Si tu dois rester des heures à fixer ton écran d'ordinateur ou courbé

sur ta machine à écrire à la recherche de mots, ne le fais pas.

 

Si tu le fais pour l'argent ou la gloire, ne le fais pas.

 

Si tu le fais parce que tu veux des femmes dans ton lit, ne le fais pas.

 

Si tu dois t'asseoir là et le réécrire encore et encore, ne le fais pas.

 

Si c'est un travail pénible de penser à le faire, ne le fais pas.

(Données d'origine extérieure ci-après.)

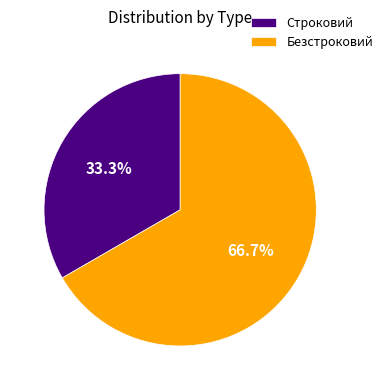

True or false: Строковий accounts for 33% of the total.

True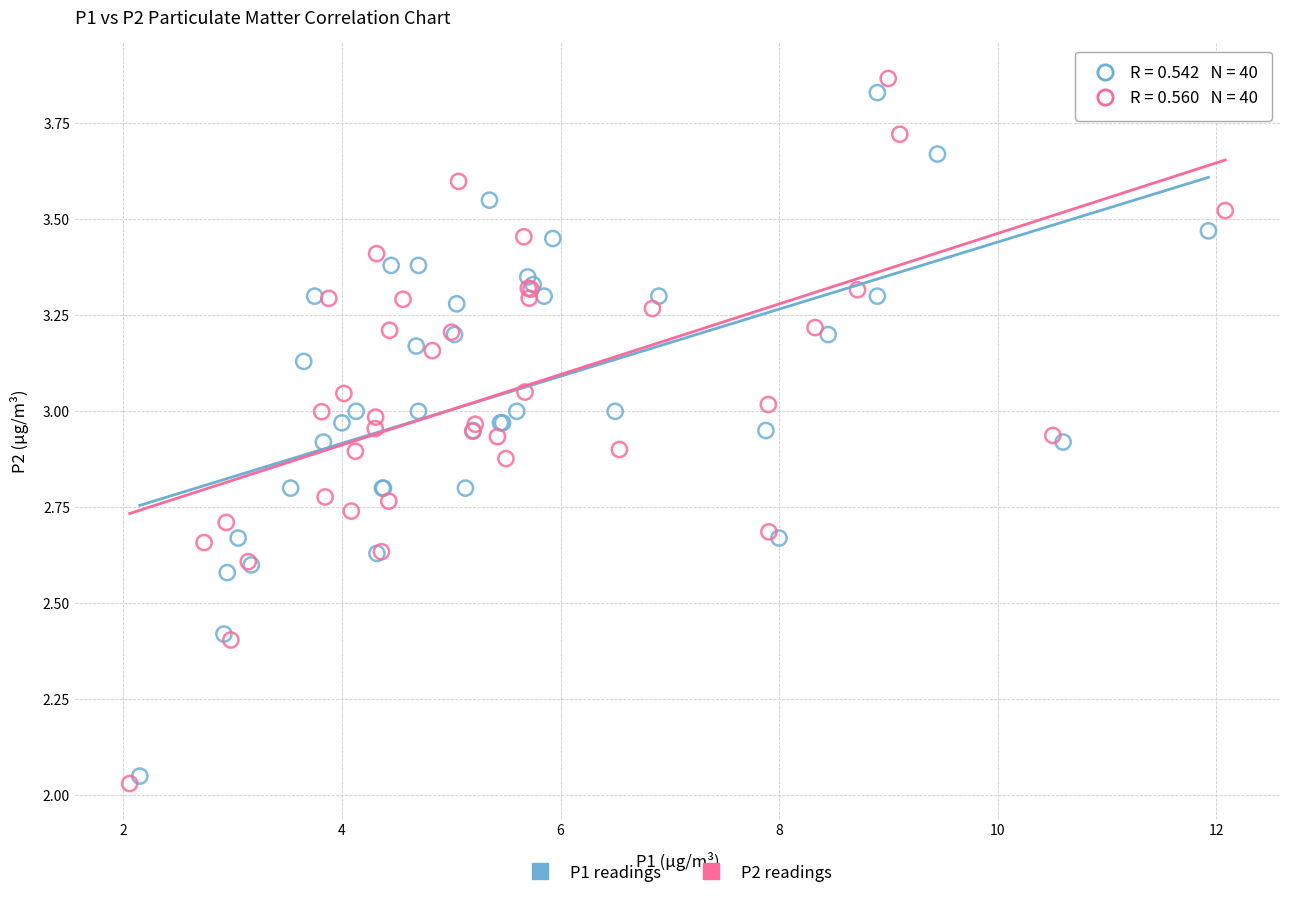

Which series reaches the maximum Y coordinate?

P2 readings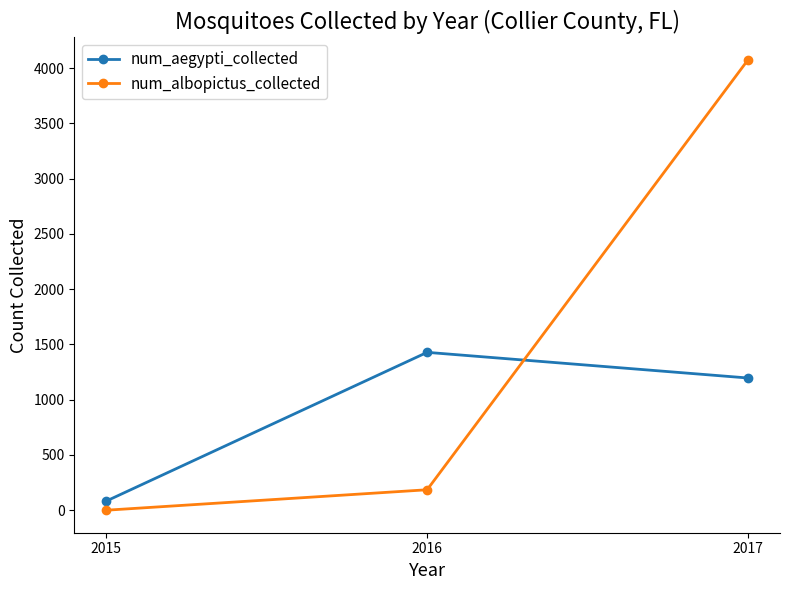

Which label corresponds to the smallest value in the chart?

2015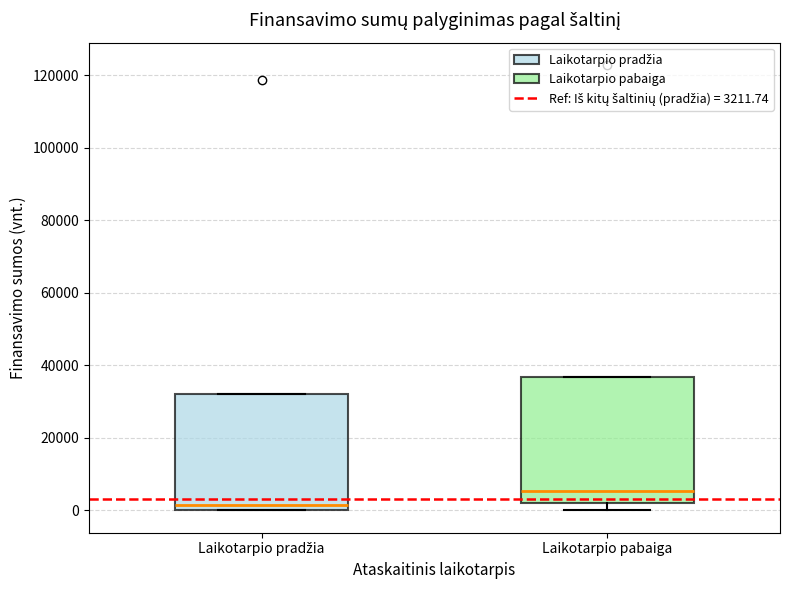

Reading left to right, transcribe this box plot: for each box, give where its median line is, the range the box spans, and where its two whiskers end, as read against the y-axis. The values are not printed on the chart, so give them approximately, as read against the axis.

Laikotarpio pradžia: median 2000, box 0 to 32000, whiskers 0 to 32000
Laikotarpio pabaiga: median 6000, box 2000 to 36000, whiskers 0 to 36000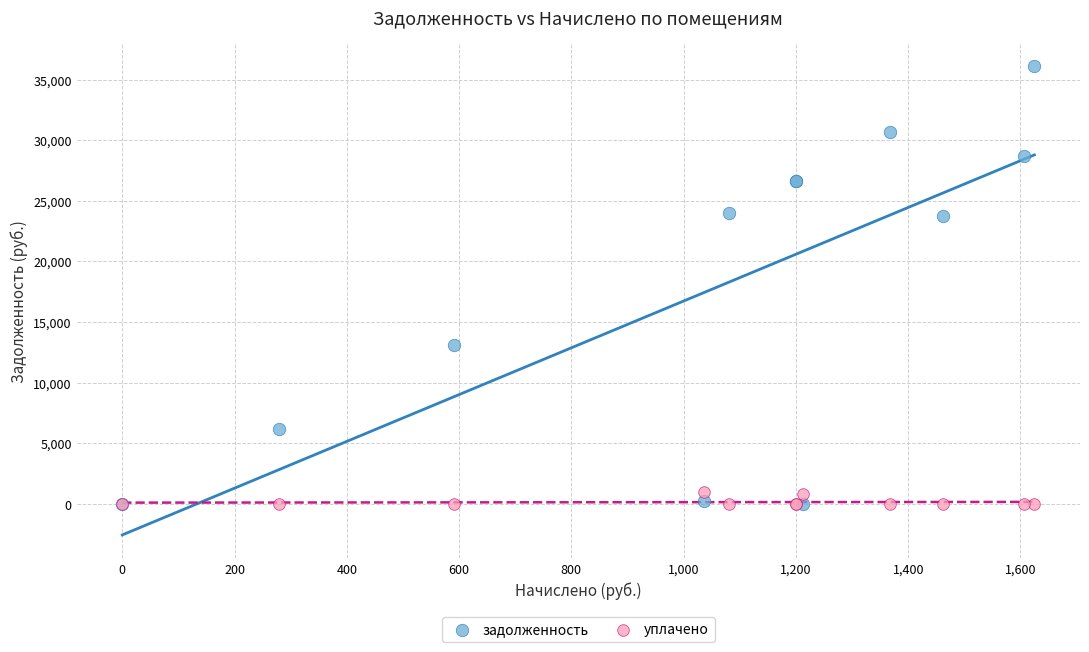

What are all the series names shown in the legend?

задолженность, уплачено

si tu essaies d'écrire comme quelqu'un d'autre, oublie ça.

 

Si tu dois attendre que ça rugisse hors de toi, attends patiemment.

 

Si ça ne rugit jamais hors de toi, fais autre chose.

 

Si tu dois d'abord le lire à ta femme ou à ta petite amie ou à

ton petit ami ou à tes parents ou à n'importe qui, tu n'es pas prêt.

 

Ne sois pas comme tant d'écrivains, ne sois pas comme tant de milliers de

gens qui se disent écrivains, ne sois pas terne et ennuyeux et prétentieux.

 

Ne sois pas consumé par l'amour-propre, les bibliothèques

du monde entier se sont endormies à cause de ton genre.

 

Ne rajoute pas à ça, ne le fais pas.

 

A moins que cela ne sorte de ton âme comme une fusée à moins que rester

immobile ne te pousse à la folie ou au suicide ou au meurtre, ne le fais pas.

 

A moins que le soleil en toi ne brûle tes entrailles, ne le fais pas.

 

Quand il sera vraiment temps, et si tu as été choisi, ça le fera tout seul et ça

continuera à le faire jusqu'à ta mort ou jusqu'à ce que ça meure en toi.

 

Il n'y a pas d'autre moyen. Et il n'y en a jamais eu.